## TO-DO ITEM
Reproduce every record below exactly, with the pictures left out.

## DATASET EXCERPTS
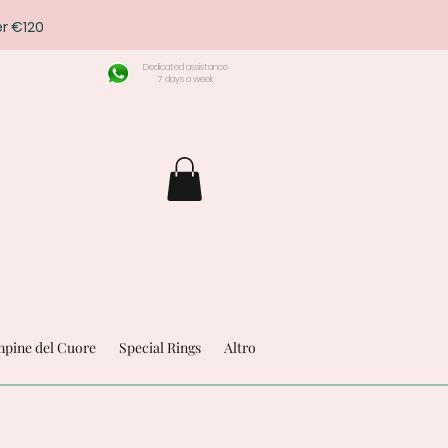
r €120
Dedicated assistance
7 days a week
pine del Cuore
Special Rings
Altro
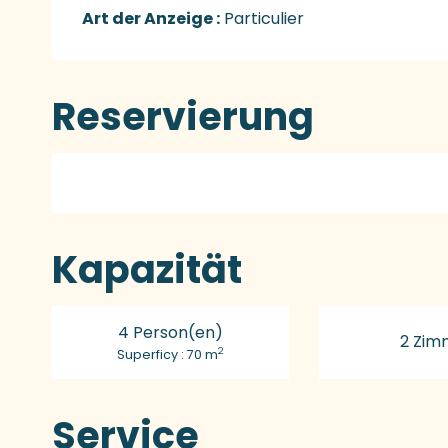
Art der Anzeige :
Particulier
Reservierung
Kapazität
4 Person(en)
2 Zim
2
Superficy : 70 m
Service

## ANSWER AREA
r €120
Dedicated assistance
7 days a week
pine del Cuore
Special Rings
Altro
Art der Anzeige :
Particulier
Reservierung
Kapazität
4 Person(en)
2 Zim
2
Superficy : 70 m
Service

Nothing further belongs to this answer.